_Provided text_
□ □ □

Saturday, December 13, 2014

It's A Wonderful Kraut

I'm going to be upfront with you and tell you that it really wasn't a wonderful kraut.
"Zuzu whats the matter with you? Get off of my neck and call the doctor, somethings wrong with your mother!"

Imagine if the movie It's A Wonderful Life had an alternate ending where, after all the time Clarence the Angel spent showing George Bailey what a great life he's living, George takes a swing at him and jumps off the bridge anyway. That's kind of how this kraut turned out.
"Everything was going well until I started telling him about my wings. Then he threw a cabbage at me and leaped into the river."
It started out well enough. I wanted to make a holiday kraut, and adding cranberries seemed a good way to do that. But when I mentioned it to my brother, who eats more of my kraut than anyone else, he reacted like I told him I had free tickets to a soccer game ("That's interesting, but the WNBA is on TV that night"). That made me rethink things.  And the more I did, the more I realized I wasn't all that thrilled about it either. What would thrill me would be to spice it up a little and still keep the cranberries. And looking around the kitchen, I found myself a can of chipotle peppers in adobo sauce that could do the trick!

So I shredded the cabbage, chopped the bag of cranberries, blended the entire can of peppers (which was probably a little excessive looking back), and then mixed it all together with some salt and packed it away in the crock to ferment. But after a week it was clear something wasn't right. 
It looks festive and fiery hot all at the same time!
Sauerkraut has a distinctive smell that usually arrives after about a week of fermenting. That's when, after a battle royale with all the other yeasts and bacteria that might be around, the good bacteria begin to take over and make the environment inhospitable to all the rest. But that never seemed to happen with this batch. 

Instead, it maintained an off smell for the duration of the ferment while kahm yeast, one of those guys that shouldn't have been able to survive anymore, started growing on the surface of the water. The good news is kahm isn't bad for you, but the bad news is it usually means something is wrong.

And what was wrong? I don't quite know the reason. It could be that perhaps I didn't use enough salt. It could be the temperature was a little too cold. But I think that the most likely reason of all may have been that his heart was two sizes too small. Wait, that's the wrong Christmas movie. Actually my guess is it was the can of chipotle peppers in adobo sauce.

Maybe something in the sauce threw things off. It's predominantly tomato paste, and tomato paste usually spoils pretty quick. Or maybe there was a preservative in it. Fermenting kraut is a controlled spoiling of cabbage (doesn't sound as good as a hotdog topping when it's worded that way), and it seemed like this never had a chance to spoil. Either way this clearly wasn't working and I knew early on I was looking at a total loss. So what did I do?

□ □ □

_Task requirements_
a. Quote the sauerkraut post word for word, giving everything from "It looks festive" down to "with this batch.".
b. Translate this sentence from the sauerkraut post into Spanish: "The good news is kahm isn't bad for you, but the bad news is it usually means something is wrong."
c. Answer these questions using the sauerkraut post.
(i) What fruit was added to make a holiday kraut?
(ii) After about how long does sauerkraut's distinctive smell usually arrive?
(iii) What is the adobo sauce predominantly made of?

□ □ □

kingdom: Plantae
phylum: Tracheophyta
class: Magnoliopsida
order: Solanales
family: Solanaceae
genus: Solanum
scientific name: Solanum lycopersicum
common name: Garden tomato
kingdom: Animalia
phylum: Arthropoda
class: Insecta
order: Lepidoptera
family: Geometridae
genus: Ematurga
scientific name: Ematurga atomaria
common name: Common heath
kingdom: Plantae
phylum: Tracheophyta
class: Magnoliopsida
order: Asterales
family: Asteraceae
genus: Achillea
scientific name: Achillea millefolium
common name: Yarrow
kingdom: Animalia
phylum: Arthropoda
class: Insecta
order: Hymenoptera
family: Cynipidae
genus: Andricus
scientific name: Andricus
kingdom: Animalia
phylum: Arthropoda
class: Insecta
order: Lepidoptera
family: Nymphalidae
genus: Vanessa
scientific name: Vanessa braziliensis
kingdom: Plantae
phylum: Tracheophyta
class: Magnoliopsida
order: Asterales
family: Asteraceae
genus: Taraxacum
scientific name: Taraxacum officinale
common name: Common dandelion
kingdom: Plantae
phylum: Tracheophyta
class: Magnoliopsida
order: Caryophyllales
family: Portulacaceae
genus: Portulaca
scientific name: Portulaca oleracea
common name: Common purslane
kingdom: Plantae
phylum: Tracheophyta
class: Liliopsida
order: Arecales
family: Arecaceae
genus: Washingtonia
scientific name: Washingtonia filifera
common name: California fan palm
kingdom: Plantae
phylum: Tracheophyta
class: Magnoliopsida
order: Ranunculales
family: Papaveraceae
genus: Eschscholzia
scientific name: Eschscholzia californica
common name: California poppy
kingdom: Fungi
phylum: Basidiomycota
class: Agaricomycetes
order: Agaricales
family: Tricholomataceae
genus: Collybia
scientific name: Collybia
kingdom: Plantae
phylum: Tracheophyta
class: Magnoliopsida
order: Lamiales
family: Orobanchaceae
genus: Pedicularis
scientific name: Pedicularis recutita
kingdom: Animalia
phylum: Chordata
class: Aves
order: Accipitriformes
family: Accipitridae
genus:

□ □ □

_Task-by-task solutions_
a.
It looks festive and fiery hot all at the same time!
Sauerkraut has a distinctive smell that usually arrives after about a week of fermenting. That's when, after a battle royale with all the other yeasts and bacteria that might be around, the good bacteria begin to take over and make the environment inhospitable to all the rest. But that never seemed to happen with this batch.

b. La buena noticia es que el kahm no es malo para ti, pero la mala noticia es que normalmente significa que algo anda mal.

c.
(i) Cranberries
(ii) About a week
(iii) Tomato paste